A more general form of overlapping is termed a pipelined environment. In implementing such a machine, the designer dedicates certain hardware resources to the various repetitive tasks. Overall system performance is improved by breaking the pipeline into these many dedicated hardware elements, or stages. The performance advantage in this dedication comes from employing these dedicated hardware elements simultaneously. Typically, this means that instruction, decode, operand fetch, and arithmetic operations each have separate and dedicated hardware resources. Even though the Nth instruction is processed by each of these hardware resources sequentially, each separate hardware resource is deployed on a different instruction simultaneously. The N+1st instruction may be preprocessed by the instruction fetch and decode hardware, while the Nth instruction is being processed by the operand fetch hardware and while the N−1st instruction is being processed by the arithmetic hardware. U.S. Pat. No. 4,855,904 issued to Daberkow et al. describes a pipelined architecture.
Pipelined architectures work most efficiently when each stage of the pipeline is filled with a program instruction so that the pipeline generates useful output during every clock cycle. However, program instructions do not always proceed in a linear sequence. A program may contain various changes, or branches, that alter the program flow. For instance, “if A=B, then branch to instruction C” is an example of a conditional branch instruction that alters the stream of the program to instruction C if A=B. However, if the conditional branch instruction is fetched before the condition of “A=B” is determined, the processor can not determine which branch to take. Without any alternate methods to predict or pre-calculate the resolution of the condition, the processor must stall the pipeline until the condition is determined. Stalling is undesirable because it wastes processor resources and thus adversely affects processor efficiency.

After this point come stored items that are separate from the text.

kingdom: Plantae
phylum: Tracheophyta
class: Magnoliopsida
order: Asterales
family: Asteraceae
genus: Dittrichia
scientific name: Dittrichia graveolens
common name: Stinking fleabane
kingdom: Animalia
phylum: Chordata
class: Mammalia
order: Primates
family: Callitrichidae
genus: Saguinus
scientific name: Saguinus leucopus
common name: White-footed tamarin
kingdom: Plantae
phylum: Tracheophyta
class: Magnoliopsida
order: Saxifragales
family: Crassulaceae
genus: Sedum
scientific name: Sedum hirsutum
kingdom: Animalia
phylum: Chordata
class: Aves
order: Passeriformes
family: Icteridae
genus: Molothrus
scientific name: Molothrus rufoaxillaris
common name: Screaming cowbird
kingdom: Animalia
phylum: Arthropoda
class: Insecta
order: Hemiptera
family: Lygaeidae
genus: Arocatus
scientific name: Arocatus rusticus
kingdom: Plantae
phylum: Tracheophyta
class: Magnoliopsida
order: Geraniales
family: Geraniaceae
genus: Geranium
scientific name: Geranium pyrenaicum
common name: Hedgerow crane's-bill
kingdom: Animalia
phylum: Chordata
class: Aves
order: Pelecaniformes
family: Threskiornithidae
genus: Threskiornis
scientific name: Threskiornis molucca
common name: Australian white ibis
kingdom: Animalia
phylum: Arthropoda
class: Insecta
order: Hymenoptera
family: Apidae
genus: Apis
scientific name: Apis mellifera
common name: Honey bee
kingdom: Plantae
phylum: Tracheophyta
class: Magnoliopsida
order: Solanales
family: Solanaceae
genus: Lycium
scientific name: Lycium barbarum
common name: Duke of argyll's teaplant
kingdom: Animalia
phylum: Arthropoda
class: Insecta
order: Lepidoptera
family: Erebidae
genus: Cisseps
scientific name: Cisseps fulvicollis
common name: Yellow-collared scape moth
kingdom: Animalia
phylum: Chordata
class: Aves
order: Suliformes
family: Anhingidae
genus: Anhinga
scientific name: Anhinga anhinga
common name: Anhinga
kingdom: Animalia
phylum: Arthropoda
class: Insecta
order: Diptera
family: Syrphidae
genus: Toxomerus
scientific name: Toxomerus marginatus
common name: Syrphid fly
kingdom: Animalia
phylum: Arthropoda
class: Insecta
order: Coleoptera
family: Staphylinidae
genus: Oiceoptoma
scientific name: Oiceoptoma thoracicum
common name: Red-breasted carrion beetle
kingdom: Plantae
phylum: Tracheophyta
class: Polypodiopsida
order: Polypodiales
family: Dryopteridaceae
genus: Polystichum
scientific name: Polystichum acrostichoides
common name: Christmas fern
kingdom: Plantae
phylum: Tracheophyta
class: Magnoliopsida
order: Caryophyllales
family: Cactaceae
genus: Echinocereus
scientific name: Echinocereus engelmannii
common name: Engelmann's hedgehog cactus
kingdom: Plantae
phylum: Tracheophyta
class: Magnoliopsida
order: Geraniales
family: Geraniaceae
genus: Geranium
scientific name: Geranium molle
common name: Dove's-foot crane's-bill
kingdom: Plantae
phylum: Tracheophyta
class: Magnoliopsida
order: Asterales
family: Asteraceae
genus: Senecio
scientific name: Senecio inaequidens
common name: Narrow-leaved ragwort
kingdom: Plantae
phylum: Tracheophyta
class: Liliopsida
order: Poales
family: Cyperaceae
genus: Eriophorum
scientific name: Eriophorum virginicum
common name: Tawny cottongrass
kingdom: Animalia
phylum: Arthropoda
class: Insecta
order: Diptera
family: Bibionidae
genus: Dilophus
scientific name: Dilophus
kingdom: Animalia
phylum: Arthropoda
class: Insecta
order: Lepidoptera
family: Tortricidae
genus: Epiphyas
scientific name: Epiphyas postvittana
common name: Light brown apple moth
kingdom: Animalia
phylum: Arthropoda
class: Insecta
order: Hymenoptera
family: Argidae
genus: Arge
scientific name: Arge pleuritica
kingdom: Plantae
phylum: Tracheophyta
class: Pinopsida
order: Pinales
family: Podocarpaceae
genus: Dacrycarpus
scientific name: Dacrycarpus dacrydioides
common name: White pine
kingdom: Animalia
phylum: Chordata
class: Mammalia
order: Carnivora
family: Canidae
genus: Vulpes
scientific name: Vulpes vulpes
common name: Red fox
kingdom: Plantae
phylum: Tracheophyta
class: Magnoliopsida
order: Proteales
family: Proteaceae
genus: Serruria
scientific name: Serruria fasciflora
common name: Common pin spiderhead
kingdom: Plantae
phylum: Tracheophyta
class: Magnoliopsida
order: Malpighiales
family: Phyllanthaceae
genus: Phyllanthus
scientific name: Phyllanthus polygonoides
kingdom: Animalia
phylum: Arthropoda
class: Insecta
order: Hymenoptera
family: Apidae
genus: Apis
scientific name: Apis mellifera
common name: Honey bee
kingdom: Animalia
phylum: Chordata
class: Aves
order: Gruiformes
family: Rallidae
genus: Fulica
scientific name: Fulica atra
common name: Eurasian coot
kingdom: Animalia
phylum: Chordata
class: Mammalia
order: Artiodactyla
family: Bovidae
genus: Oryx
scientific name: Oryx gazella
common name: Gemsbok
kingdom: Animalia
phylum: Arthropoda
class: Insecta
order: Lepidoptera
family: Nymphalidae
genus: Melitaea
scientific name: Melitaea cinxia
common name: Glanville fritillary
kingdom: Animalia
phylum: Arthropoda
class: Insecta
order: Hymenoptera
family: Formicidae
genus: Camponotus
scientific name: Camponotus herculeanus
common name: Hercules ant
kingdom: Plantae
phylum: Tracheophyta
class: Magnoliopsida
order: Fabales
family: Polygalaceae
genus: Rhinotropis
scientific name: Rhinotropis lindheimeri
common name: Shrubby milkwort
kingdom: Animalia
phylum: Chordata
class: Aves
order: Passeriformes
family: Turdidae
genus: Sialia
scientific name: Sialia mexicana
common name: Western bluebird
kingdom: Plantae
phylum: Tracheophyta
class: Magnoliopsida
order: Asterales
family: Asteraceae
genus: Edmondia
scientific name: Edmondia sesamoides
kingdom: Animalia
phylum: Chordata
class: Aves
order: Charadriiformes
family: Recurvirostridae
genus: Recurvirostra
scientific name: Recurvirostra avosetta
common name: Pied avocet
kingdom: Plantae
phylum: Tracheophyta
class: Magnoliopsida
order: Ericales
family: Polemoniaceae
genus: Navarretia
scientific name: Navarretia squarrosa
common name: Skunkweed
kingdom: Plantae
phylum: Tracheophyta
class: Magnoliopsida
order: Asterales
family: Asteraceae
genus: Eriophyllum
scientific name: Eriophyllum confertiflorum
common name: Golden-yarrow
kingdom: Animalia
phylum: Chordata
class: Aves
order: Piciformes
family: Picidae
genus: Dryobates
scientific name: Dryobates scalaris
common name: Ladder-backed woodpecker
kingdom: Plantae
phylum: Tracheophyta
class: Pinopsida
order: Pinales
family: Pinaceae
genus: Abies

Various processors use branch prediction logic to help overcome the problem of stalling the pipeline. With branch prediction, the processor will guess which way the branch condition will be resolved. Often this guess is based on previous history. If the branch prediction logic predicts that a condition will be met, then the processor will process a certain set of target instructions. If the branch prediction logic predicts that a condition will not be met, then the processor will process sequential instructions, the instructions following the branch condition. If the branch prediction logic correctly predicts the branch condition, the processor will not stall. If, however, the prediction is incorrect, the instructions in the pipeline must be flushed and the correct instructions fetched. The processor may require several clock cycles to flush the pipeline and fetch the correct instructions. Therefore, a misprediction can reduce the efficiency of the processor.